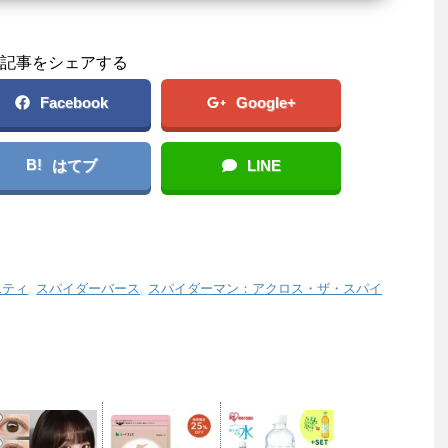
記事をシェアする
Facebook
Google+
B!
はてブ
LINE
エティ
,
スパイダーバース
,
スパイダーマン：アクロス・ザ・スパイ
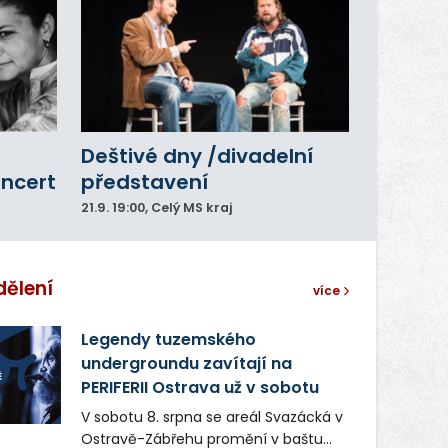
Deštivé dny /divadelní
oncert
představení
21.9.
19:00
, Celý MS kraj
dělení
více
Legendy tuzemského
undergroundu zavítají na
PERIFERII Ostrava už v sobotu
V sobotu 8. srpna se areál Svazácká v
Ostravě-Zábřehu promění v baštu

****************

Work to be completed. Please transcribe the text read from each of the entries above, line for line, and leave the pictures out of your answer.

Solution to the problem.
記事をシェアする
Facebook
Google+
B!
はてブ
LINE
エティ
,
スパイダーバース
,
スパイダーマン：アクロス・ザ・スパイ
Deštivé dny /divadelní
oncert
představení
21.9.
19:00
, Celý MS kraj
dělení
více
Legendy tuzemského
undergroundu zavítají na
PERIFERII Ostrava už v sobotu
V sobotu 8. srpna se areál Svazácká v
Ostravě-Zábřehu promění v baštu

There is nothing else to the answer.